EXERCISE BRIEF: Find and copy every line in the records that includes the string "shoulder".
+ + + + + + +
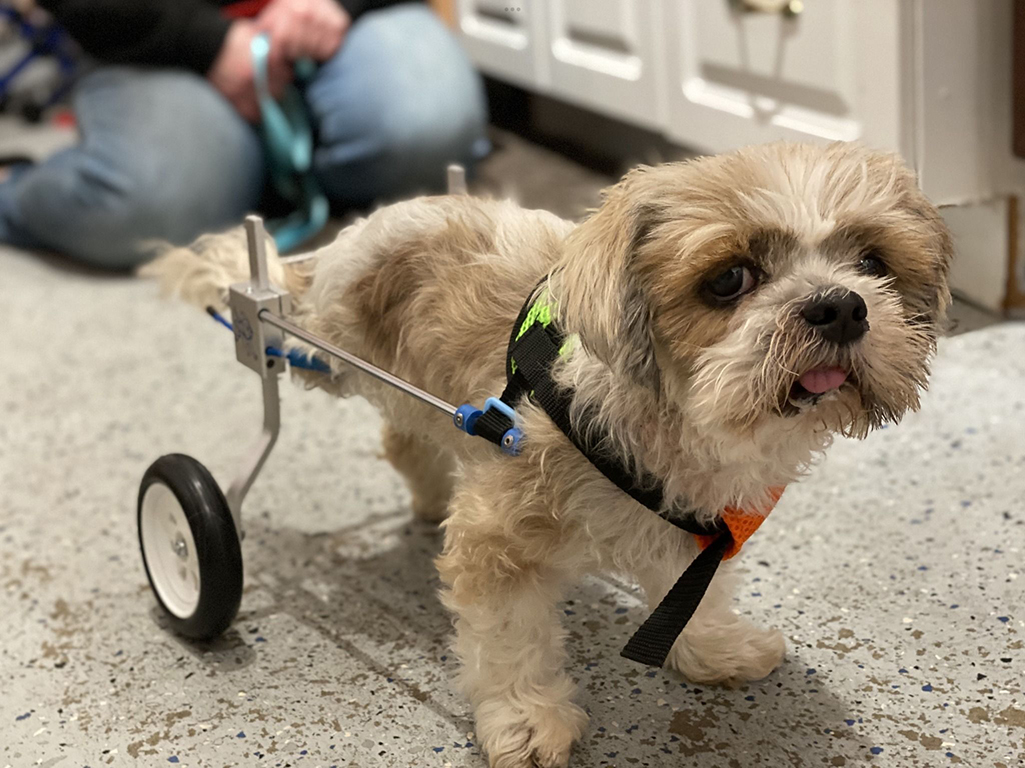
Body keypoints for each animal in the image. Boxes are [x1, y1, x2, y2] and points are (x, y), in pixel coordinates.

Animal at [144, 140, 951, 762]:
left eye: (871, 261)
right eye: (729, 279)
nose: (839, 305)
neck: (675, 433)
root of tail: (346, 244)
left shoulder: (699, 532)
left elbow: (695, 598)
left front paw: (713, 648)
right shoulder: (498, 547)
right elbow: (512, 644)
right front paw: (529, 721)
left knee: (407, 439)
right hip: (318, 351)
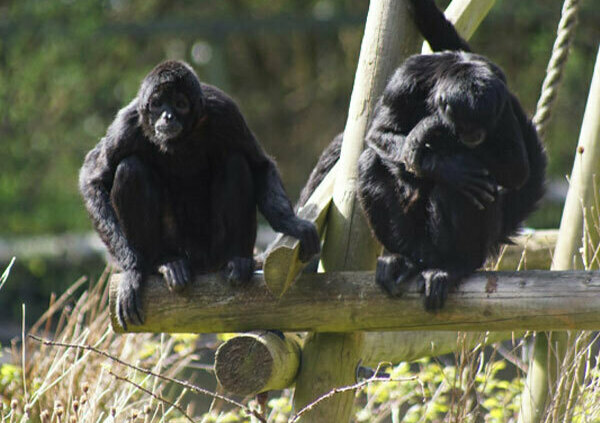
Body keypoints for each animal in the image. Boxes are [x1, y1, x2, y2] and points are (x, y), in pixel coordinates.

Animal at [82, 61, 322, 330]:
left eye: (179, 104)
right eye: (157, 104)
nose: (167, 116)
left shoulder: (225, 111)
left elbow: (260, 165)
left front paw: (293, 224)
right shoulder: (127, 125)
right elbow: (93, 181)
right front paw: (133, 270)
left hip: (215, 246)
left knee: (236, 161)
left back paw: (238, 261)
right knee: (130, 167)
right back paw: (165, 263)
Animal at [298, 0, 548, 312]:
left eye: (482, 125)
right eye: (467, 125)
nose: (474, 136)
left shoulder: (500, 101)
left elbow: (516, 168)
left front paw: (434, 129)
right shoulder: (406, 78)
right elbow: (377, 133)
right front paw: (444, 157)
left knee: (461, 190)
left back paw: (453, 264)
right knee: (371, 163)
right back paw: (406, 259)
+ + + + + + +
SOLUTION TO THE EXERCISE:
left shoulder: (699, 532)
right shoulder: (498, 547)
left shoulder: (225, 111)
right shoulder: (127, 125)
left shoulder: (500, 101)
right shoulder: (406, 78)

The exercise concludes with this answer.